■ **INSTRUÇÃO A**
Reescreva o trecho do texto sobre o café no exército ucraniano que vai de "Nas redes sociais, os" até "chávena de café.", substituindo "chaleira" por "cafeteira".
──────── TEXTO FORNECIDO
Na Ucrânia de hoje, talvez não haja melhor forma de atingir esse objetivo do que através do exército. Todos os meses, a Idealist e outros produtores de café fornecem às forças armadas dezenas de milhares de sacos de café coado - saquetas de dose única, cheias de café moído. Estes são alguns dos melhores produtos do mercado de café ucraniano.
Nas redes sociais, os soldados publicaram vídeos em que despejam água quente em saquetas de café em chávenas de ferro antes de saborearem a bebida fumegante numa trincheira.
Perto de uma posição de artilharia, no ano passado, um sargento ucraniano júnior, Maksim - que não indicou o seu apelido de acordo com as regras militares -, estava a ferver água numa pequena chaleira branca com um saco de café moído Mad Heads ao seu lado. A sua unidade tinha acabado de disparar um obuseiro de fabrico australiano contra alvos russos na frente sul e apetecia-lhe uma boa chávena de café.
────────────────
──────── DADOS DA TAREFA
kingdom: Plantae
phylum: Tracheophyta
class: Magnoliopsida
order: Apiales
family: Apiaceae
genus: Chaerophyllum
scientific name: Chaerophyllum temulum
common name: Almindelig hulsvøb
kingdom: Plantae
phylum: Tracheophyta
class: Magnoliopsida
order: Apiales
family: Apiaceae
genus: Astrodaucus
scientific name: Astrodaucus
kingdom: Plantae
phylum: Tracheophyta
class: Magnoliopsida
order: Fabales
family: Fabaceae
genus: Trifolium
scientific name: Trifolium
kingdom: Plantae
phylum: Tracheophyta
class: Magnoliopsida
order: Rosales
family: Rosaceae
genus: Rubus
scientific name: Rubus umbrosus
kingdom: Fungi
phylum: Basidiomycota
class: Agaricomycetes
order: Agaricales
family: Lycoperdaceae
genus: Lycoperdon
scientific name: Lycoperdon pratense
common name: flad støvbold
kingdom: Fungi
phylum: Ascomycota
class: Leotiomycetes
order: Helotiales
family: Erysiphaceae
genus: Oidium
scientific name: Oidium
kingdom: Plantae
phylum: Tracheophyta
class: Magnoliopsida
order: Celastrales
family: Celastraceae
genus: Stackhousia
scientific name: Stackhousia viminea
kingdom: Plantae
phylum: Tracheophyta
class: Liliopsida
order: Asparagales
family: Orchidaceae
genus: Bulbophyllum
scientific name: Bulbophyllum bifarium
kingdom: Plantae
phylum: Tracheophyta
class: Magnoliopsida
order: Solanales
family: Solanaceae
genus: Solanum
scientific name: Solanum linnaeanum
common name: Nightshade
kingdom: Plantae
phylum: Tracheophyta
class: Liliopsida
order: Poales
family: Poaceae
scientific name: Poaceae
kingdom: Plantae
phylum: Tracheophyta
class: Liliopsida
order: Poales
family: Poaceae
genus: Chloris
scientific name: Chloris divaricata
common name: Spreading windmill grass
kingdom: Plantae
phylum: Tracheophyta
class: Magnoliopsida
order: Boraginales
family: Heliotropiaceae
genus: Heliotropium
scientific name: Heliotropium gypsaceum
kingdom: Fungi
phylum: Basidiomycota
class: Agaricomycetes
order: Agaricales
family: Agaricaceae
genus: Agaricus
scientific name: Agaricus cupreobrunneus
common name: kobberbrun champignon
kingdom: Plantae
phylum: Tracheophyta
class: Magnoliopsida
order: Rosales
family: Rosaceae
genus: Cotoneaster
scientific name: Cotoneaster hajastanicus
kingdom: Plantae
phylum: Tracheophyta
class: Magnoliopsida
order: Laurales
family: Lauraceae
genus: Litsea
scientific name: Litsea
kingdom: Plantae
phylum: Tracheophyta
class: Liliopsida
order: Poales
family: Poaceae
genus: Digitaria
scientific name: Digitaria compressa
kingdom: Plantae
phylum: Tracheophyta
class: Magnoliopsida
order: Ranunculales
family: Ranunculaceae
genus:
────────────────
■ **INSTRUÇÃO B**
Repita sem qualquer alteração os registos armazenados, desde o seu início até à linha que contém "genus: Cotoneaster", inclusive.

■ **RESPOSTA ESPERADA A**
Nas redes sociais, os soldados publicaram vídeos em que despejam água quente em saquetas de café em chávenas de ferro antes de saborearem a bebida fumegante numa trincheira.
Perto de uma posição de artilharia, no ano passado, um sargento ucraniano júnior, Maksim - que não indicou o seu apelido de acordo com as regras militares -, estava a ferver água numa pequena cafeteira branca com um saco de café moído Mad Heads ao seu lado. A sua unidade tinha acabado de disparar um obuseiro de fabrico australiano contra alvos russos na frente sul e apetecia-lhe uma boa chávena de café.

■ **RESPOSTA ESPERADA B**
kingdom: Plantae
phylum: Tracheophyta
class: Magnoliopsida
order: Apiales
family: Apiaceae
genus: Chaerophyllum
scientific name: Chaerophyllum temulum
common name: Almindelig hulsvøb
kingdom: Plantae
phylum: Tracheophyta
class: Magnoliopsida
order: Apiales
family: Apiaceae
genus: Astrodaucus
scientific name: Astrodaucus
kingdom: Plantae
phylum: Tracheophyta
class: Magnoliopsida
order: Fabales
family: Fabaceae
genus: Trifolium
scientific name: Trifolium
kingdom: Plantae
phylum: Tracheophyta
class: Magnoliopsida
order: Rosales
family: Rosaceae
genus: Rubus
scientific name: Rubus umbrosus
kingdom: Fungi
phylum: Basidiomycota
class: Agaricomycetes
order: Agaricales
family: Lycoperdaceae
genus: Lycoperdon
scientific name: Lycoperdon pratense
common name: flad støvbold
kingdom: Fungi
phylum: Ascomycota
class: Leotiomycetes
order: Helotiales
family: Erysiphaceae
genus: Oidium
scientific name: Oidium
kingdom: Plantae
phylum: Tracheophyta
class: Magnoliopsida
order: Celastrales
family: Celastraceae
genus: Stackhousia
scientific name: Stackhousia viminea
kingdom: Plantae
phylum: Tracheophyta
class: Liliopsida
order: Asparagales
family: Orchidaceae
genus: Bulbophyllum
scientific name: Bulbophyllum bifarium
kingdom: Plantae
phylum: Tracheophyta
class: Magnoliopsida
order: Solanales
family: Solanaceae
genus: Solanum
scientific name: Solanum linnaeanum
common name: Nightshade
kingdom: Plantae
phylum: Tracheophyta
class: Liliopsida
order: Poales
family: Poaceae
scientific name: Poaceae
kingdom: Plantae
phylum: Tracheophyta
class: Liliopsida
order: Poales
family: Poaceae
genus: Chloris
scientific name: Chloris divaricata
common name: Spreading windmill grass
kingdom: Plantae
phylum: Tracheophyta
class: Magnoliopsida
order: Boraginales
family: Heliotropiaceae
genus: Heliotropium
scientific name: Heliotropium gypsaceum
kingdom: Fungi
phylum: Basidiomycota
class: Agaricomycetes
order: Agaricales
family: Agaricaceae
genus: Agaricus
scientific name: Agaricus cupreobrunneus
common name: kobberbrun champignon
kingdom: Plantae
phylum: Tracheophyta
class: Magnoliopsida
order: Rosales
family: Rosaceae
genus: Cotoneaster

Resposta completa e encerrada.